I will try to boot with the updated ESXi 7.0b image ISO. There are two of them:
|ESXi 7.0b – 16324942||Security and Bugfix image|
|ESXi 7.0bs – 16321839||Security only image|
We’ll see if the issue persists when booting directly from the image, or if there’s any difference between the security only image and the bugfix & security image.
Update July 5th 2020
I’ve posted my findings into our #vExpert Slack Channel. Either I’m completely wrong, or I cannot be the only one. Luckily I got support by my buddy Kev Johnson who confirmed the issue on one of two hosts after update.
Unfortunately I wasn’t able to test a direct boot with an updated ISO image (see table above), because I didn’t find these images in the downloads. If you know where to find them, please let me know and send me a link.
Update July 6th 2020
Meanwhile we have a discussion thread on VMTN.
Update July 17th 2020
A big shoutout to my buddy Kev Johnson who opened a support ticket with SuperMicro. He has received an inofficial beta BIOS release 1.3a which looked promising. I also opened a support ticket with SuperMicro and referred to Kev’s issue. Soon after I received the beta BIOS too.
I upgraded BIOS on my first ESXi host from 1.3 to 1.3a. As you can see in the picture below, it’s brand new.
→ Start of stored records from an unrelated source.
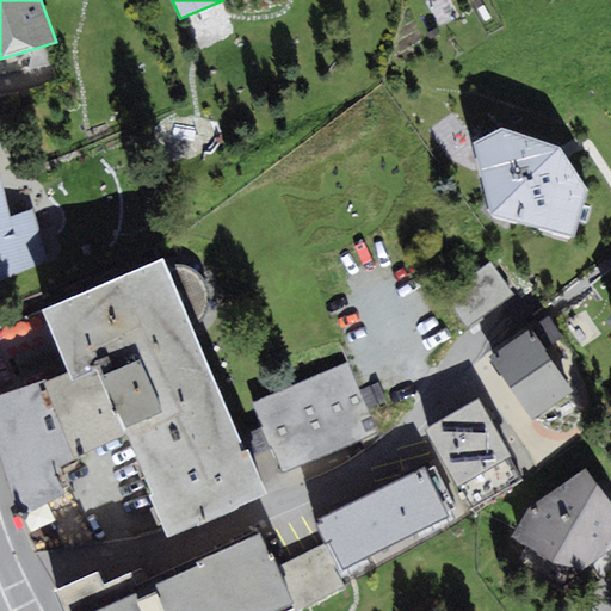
[(576,238),(590,191),(566,152),(562,146),(503,128),(474,142),(493,213),(576,238)]
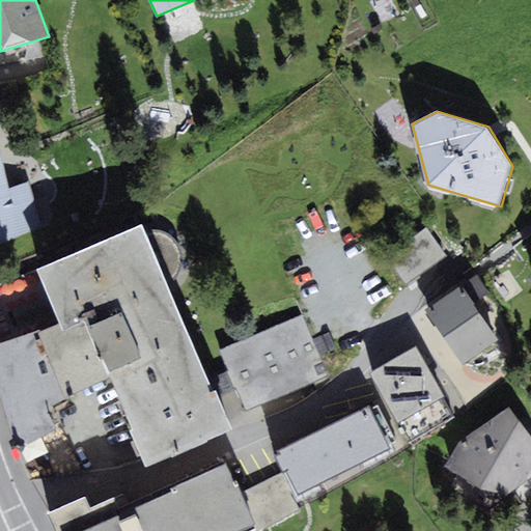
[(9,189),(0,150),(0,243),(42,226),(28,182),(9,189)]
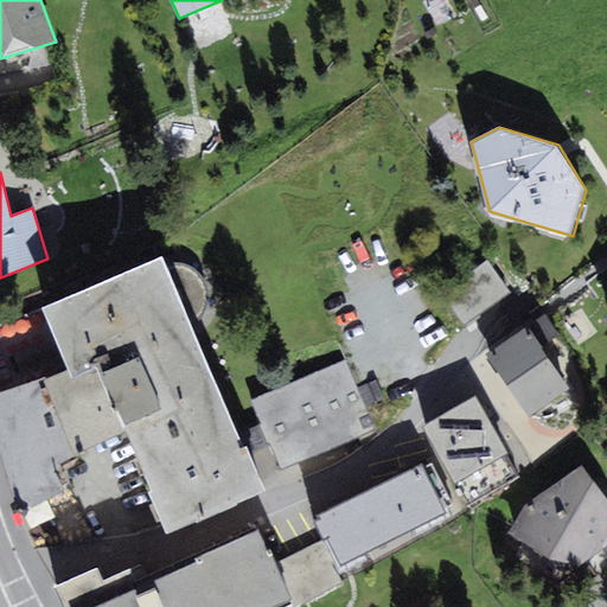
[(170,532),(267,490),(163,259),(0,323),(0,387),(2,394),(0,394),(0,440),(23,511),(64,491),(52,462),(127,433),(170,532)]
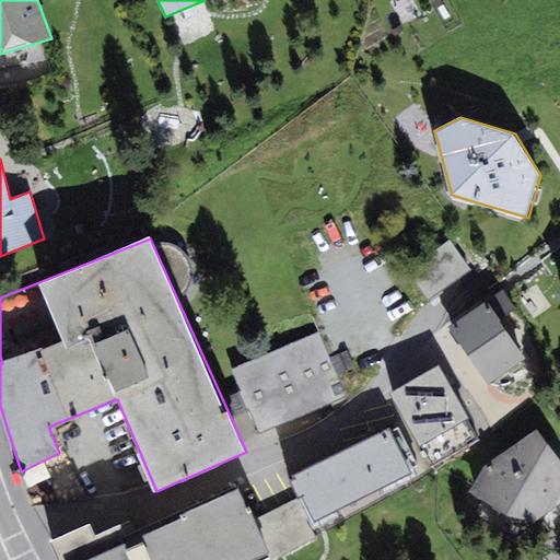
[(408,269),(429,300),(471,270),(450,240),(408,269)]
After I’ve monitored one host with the new BIOS for a while and nothing strange happened, I decided to flash all of my E300-9D host with the new BIOS. Then I fired up the vSAN cluster and applied latest ESXi patches. These patches used to cause thermal issues in combination with the old BIOS 1.3 but now with 1.3a CPU temperature remaind at a normal level.
The cluster operated several hours without any disturbance. We can assume that the BIOS update has fixed the problem.
How do these microcode updates work?
Is there a difference between microcode upgrades by vendor BIOS or OS patch? Or can they interfere with each other? Well, no. Basically the CPU has a versioning mechanism. During boot it makes sure to utilize the latest microcode version. If the BIOS microcode version is lower than the microcode offered by the OS, it will use the one from the OS patch. If not it’ll keep the microcode version from the BIOS.
If we go into the details of patch ESXi 7.0b we can see that it includes microcode updates for all kinds of CPU generations. My E300-9D servers are equiped with Intel Xeon D-2146 processors (Skylake). The VMware patch offers microcode version 0x02006901 for the D-2100 CPU series. The new beta BIOS from SuperMicro will flash microcode 0x02006906h which is higher. Therefore nothing happens during boot. The microcode patch included in the OS patch doesn’t get applied.